# The floods ~ Contents Insurance.



## Private Prozac (Jul 7, 2003)

Stop fucking squeeling that all your contents are fucked and you've no contents insurance.

You shouldn't expect the Goverment/Taxpaper to pay for your tight arsed mistake in not getting contents insurance you pikey fucking chavs.

All you'd have to pay is about 50p a month to cover all the stolen shite that you've got in your house.

You want everything on a plate and for nothing. You probably haven't got off your fat, pikey arse to work a day in your life, (and hence made no tax contributions in your life), and want the rest of us to refurnish your home.

Fuck off will ya! :x


----------



## mighTy Tee (Jul 10, 2002)

HERE HERE


----------



## W7 PMC (May 6, 2002)

Thirded.

I can see my claim now. Please Mr Insurance Company can i have some money as i FORGOT to take out Buildings & Contents insurance & all my tat has been washed away. NO FUCK OFF.

Why do honest hard working folk get fuck all for free & spongers get everythign for free & then when things get a little tricky for them, we give them more stuff for free??

I can guarantee some low life fuckwits have left the taps running in their house & now claim it was the Great Flood of 2007 that destroyed their meager belongings.


----------



## TTonyTT (Apr 24, 2006)

oops ... didn't mean to delete this post, but did anyway.


----------



## Private Prozac (Jul 7, 2003)

Oh, do fuck off!

So what have they squandered the money on that they saved in not paying for contents insurance?

It cost me Â£11pm to have something stupid like 300 grands worth of contents insurance. I live in a second floor flat, and so unlikely that I'll get flooded, but I'm sensible enough to take out cover for any eventuality even though there's probably only about 3 grands worth of contents in total!

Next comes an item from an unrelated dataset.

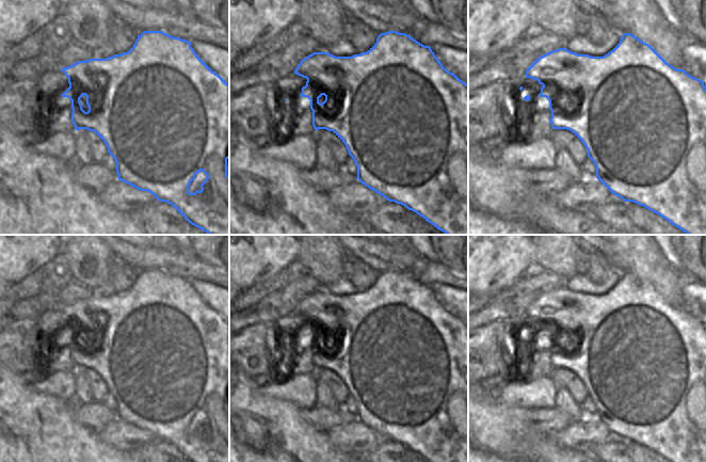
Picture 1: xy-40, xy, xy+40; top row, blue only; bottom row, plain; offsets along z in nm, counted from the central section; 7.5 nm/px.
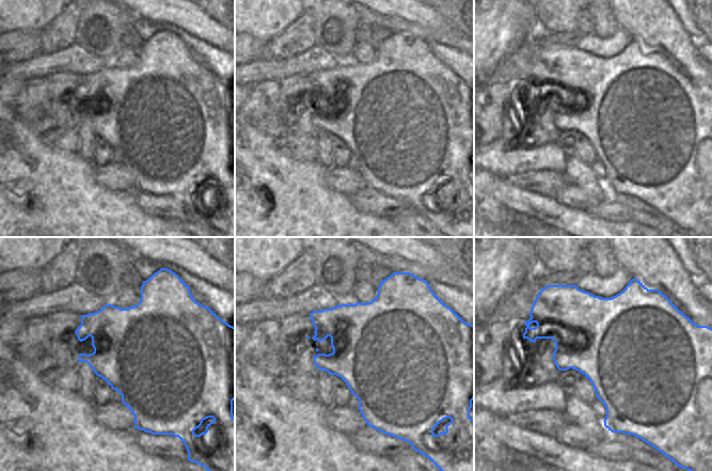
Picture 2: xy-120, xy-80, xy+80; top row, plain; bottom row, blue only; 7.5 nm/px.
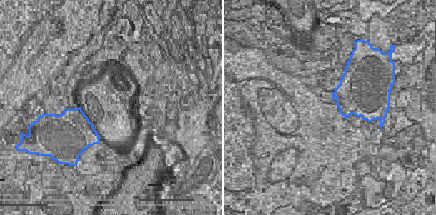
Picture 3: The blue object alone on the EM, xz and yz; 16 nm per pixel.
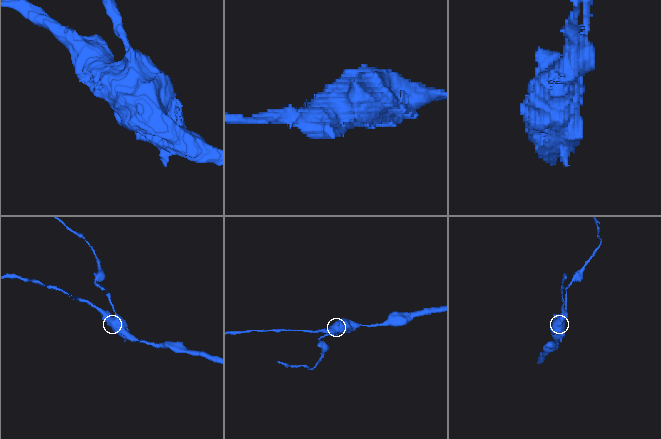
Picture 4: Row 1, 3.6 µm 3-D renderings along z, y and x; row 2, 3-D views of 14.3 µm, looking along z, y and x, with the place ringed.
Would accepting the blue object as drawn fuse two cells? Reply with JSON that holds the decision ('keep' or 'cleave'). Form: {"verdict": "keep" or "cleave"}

Why do people in council houses assume they don't need contents insurance? Do they think this is also a provision provided along with the property? :?

Why should I pay for these morons to have their pocessions replaced with new stuff?


----------



## TTonyTT (Apr 24, 2006)

TT2BMW said:


> Oh, do fuck off!


 :roll:



TTonyTT said:


> 'cos otherwise they'll only be out on the rob again to replace it all, and I don't want them nicking my stuff.
> 
> :evil:


"tongue in cheek" doesn't work too well on-line does it :wink:


----------



## Munchkinfairy (Jul 20, 2007)

I think you should run the country! We wouldn't be in the sh*t we are in now if someone like you was in charge!


----------



## Dotti (Mar 9, 2003)

Munchkinfairy said:


> I think you should run the country! We wouldn't be in the sh*t we are in now if someone like you was in charge!


 :lol: Are you referring to TT2BMW? :lol: :wink:


----------



## Munchkinfairy (Jul 20, 2007)

Yep - was this a wrong move to make? I am new here, so please forgive me if I have just spoken out of my arse :? [smiley=hanged.gif]

But I do agree with them.....


----------



## Dotti (Mar 9, 2003)

Munchkinfairy said:


> Yep - was this a wrong move to make? I am new here, so please forgive me if I have just spoken out of my arse :? [smiley=hanged.gif]
> 
> But I do agree with them.....


 :lol: :wink:


----------



## phodge (Sep 1, 2002)

Munchkinfairy said:


> was this a wrong move to make?


Oh, most definitely! But we'll forgive you!!

:wink: :lol:


----------



## Private Prozac (Jul 7, 2003)

Fuck off Dotti. You know it makes sense! :wink:


----------



## Private Prozac (Jul 7, 2003)

phodge said:


> Munchkinfairy said:
> 
> 
> > was this a wrong move to make?
> ...


And you can shut yer face too Mrs! :-*


----------



## Dotti (Mar 9, 2003)

TT2BMW said:


> Fuck off Dotti. You know it makes sense! :wink:


Man you are just soooooooo damn charming!  :wink:


----------



## Private Prozac (Jul 7, 2003)

That's why you love me though!! [smiley=iloveyou.gif]


----------



## mighTy Tee (Jul 10, 2002)

Neil for PM - gets my vote, all political PC out the window and some good honest politics from a good honest bloke :roll:


----------



## Private Prozac (Jul 7, 2003)

Thanks Dick.

I'll be posting my manifesto shortly!! :lol:


----------



## Hilly10 (Feb 4, 2004)

For once TT2BMW I totally agree with you :wink: :roll: :lol: :lol:


----------



## Private Prozac (Jul 7, 2003)

Fucking 'ell. I think I'm gonna faint!! :lol:

:wink:


----------



## TTonyTT (Apr 24, 2006)

Munchkinfairy said:


> please forgive me if I have just spoken out of my arse :?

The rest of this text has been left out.